In their models, the simple, repetitive technique has reduced stroke size, improved functional outcome and brain blood flow. While just how the technique aids stroke recovery is not completely understood, remote ischemic conditioning appears to work multiple ways to protect the brain, they say. At its core, remote ischemic conditioning works like exercise to challenge the body to help it be stronger with brief, mild moments of reduced blood flow, like when you push yourself in exercise. Both exercise and remote ischemic conditioning also increase levels of the powerful blood vessel dilator nitric oxide.
Repetitive compression of an appendage also helps trigger endogenous protective pathways that will help the brain better weather a more significant attack. The MCG investigators have evidence the conditioning can reduce inflammation—as they saw in the hemorrhagic model—including protecting brain cell powerhouses, called mitochondria, and reducing production of destructive oxygen free radicals. It also appears to improve the ability of red blood cells, which carry oxygen, to change shape so they can more easily maneuver through often microscopic and diseased blood vessels.

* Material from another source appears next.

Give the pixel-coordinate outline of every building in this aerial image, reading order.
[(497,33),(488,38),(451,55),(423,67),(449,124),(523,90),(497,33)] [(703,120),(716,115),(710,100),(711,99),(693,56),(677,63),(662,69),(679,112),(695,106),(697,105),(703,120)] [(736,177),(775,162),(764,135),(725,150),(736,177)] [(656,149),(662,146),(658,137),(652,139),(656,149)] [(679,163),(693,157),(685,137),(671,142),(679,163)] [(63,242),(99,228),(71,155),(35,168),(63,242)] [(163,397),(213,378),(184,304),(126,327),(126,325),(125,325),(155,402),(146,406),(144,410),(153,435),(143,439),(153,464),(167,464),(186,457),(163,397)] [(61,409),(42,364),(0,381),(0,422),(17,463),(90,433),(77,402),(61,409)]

Large stroke prevention trials are underway in China using remote ischemic conditioning and Hess is on the steering committee of a study in Denmark using the technique in the prehospital care of 1,500 stroke patients.
Cedars Sinai Medical Center in Los Angeles is SPAN’s coordinating center. Other sites include the University of Texas Health Science Center in Houston, Massachusetts General Hospital in Boston, Johns Hopkins University in Baltimore, the University of Iowa in Iowa City and Yale University School of Medicine in New Haven, Connecticut.